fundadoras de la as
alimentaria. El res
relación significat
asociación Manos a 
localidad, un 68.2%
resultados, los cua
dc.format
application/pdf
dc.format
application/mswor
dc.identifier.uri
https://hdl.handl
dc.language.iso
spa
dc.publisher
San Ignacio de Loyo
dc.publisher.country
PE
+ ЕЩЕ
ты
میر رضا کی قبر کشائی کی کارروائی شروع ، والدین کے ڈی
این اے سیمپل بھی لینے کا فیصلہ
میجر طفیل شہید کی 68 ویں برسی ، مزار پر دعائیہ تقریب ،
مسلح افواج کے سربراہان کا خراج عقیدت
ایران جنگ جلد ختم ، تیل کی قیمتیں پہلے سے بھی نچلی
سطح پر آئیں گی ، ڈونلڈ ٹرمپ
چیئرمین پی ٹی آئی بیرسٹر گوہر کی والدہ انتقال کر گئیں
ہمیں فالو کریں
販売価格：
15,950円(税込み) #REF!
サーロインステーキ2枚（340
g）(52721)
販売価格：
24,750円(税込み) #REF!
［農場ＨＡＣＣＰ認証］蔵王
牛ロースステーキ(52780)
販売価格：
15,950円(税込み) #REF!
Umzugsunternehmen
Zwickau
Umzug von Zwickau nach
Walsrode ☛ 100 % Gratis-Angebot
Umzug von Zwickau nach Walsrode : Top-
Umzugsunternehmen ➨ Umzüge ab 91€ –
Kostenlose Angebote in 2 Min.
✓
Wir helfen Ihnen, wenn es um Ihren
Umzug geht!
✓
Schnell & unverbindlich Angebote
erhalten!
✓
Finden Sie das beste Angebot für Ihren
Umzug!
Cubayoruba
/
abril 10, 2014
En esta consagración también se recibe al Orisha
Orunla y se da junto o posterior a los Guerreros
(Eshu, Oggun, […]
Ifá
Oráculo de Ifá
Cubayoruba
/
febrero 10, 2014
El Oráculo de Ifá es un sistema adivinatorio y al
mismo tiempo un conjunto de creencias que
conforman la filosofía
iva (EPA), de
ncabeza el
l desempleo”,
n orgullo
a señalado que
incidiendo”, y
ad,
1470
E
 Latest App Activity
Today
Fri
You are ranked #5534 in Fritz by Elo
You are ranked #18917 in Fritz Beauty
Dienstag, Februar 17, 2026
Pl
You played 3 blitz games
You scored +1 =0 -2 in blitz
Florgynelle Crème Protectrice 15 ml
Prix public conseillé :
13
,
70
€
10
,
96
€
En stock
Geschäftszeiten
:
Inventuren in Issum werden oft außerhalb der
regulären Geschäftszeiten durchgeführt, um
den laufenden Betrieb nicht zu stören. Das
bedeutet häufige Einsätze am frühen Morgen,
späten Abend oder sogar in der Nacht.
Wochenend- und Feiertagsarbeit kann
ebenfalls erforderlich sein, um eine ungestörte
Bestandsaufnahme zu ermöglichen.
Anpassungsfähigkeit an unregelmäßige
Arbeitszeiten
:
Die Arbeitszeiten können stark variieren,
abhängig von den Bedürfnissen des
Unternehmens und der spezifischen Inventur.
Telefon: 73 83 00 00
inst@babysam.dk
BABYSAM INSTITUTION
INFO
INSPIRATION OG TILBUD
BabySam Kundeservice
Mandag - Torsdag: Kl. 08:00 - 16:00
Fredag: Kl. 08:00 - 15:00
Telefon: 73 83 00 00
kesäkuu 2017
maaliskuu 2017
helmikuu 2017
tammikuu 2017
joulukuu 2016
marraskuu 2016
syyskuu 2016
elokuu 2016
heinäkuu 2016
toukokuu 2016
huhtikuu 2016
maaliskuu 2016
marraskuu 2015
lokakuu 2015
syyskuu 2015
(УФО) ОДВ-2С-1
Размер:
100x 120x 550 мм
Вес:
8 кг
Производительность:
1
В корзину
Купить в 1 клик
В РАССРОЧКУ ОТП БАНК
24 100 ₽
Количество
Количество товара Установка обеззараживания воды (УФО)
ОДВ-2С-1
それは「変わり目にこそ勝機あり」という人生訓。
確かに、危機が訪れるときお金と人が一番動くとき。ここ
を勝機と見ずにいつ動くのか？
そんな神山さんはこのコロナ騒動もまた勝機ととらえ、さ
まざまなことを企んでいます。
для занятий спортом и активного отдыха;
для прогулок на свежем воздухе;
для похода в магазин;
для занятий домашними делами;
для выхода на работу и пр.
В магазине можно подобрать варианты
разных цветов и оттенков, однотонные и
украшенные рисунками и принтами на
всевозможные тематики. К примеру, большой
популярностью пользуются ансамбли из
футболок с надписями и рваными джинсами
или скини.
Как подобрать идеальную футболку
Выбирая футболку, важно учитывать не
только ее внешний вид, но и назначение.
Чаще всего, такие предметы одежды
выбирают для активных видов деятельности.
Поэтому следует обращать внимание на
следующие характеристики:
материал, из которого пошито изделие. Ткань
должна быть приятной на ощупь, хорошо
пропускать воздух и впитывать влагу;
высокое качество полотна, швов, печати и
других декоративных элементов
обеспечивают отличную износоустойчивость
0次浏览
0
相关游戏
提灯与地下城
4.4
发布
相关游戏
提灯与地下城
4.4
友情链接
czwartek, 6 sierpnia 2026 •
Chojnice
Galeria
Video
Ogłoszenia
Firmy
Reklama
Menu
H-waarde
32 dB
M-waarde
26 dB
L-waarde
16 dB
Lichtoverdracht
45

━━━━━━━━━━━━━━━━

**Task directions:** Taking the listing above as the source, transcribe only the lines starting at the line with "(Eshu, Oggun, […]" and going through the line with "den laufenden Betrieb nicht zu stören. Das", unaltered and with both ends included.

**Solution:**
(Eshu, Oggun, […]
Ifá
Oráculo de Ifá
Cubayoruba
/
febrero 10, 2014
El Oráculo de Ifá es un sistema adivinatorio y al
mismo tiempo un conjunto de creencias que
conforman la filosofía
iva (EPA), de
ncabeza el
l desempleo”,
n orgullo
a señalado que
incidiendo”, y
ad,
1470
E
 Latest App Activity
Today
Fri
You are ranked #5534 in Fritz by Elo
You are ranked #18917 in Fritz Beauty
Dienstag, Februar 17, 2026
Pl
You played 3 blitz games
You scored +1 =0 -2 in blitz
Florgynelle Crème Protectrice 15 ml
Prix public conseillé :
13
,
70
€
10
,
96
€
En stock
Geschäftszeiten
:
Inventuren in Issum werden oft außerhalb der
regulären Geschäftszeiten durchgeführt, um
den laufenden Betrieb nicht zu stören. Das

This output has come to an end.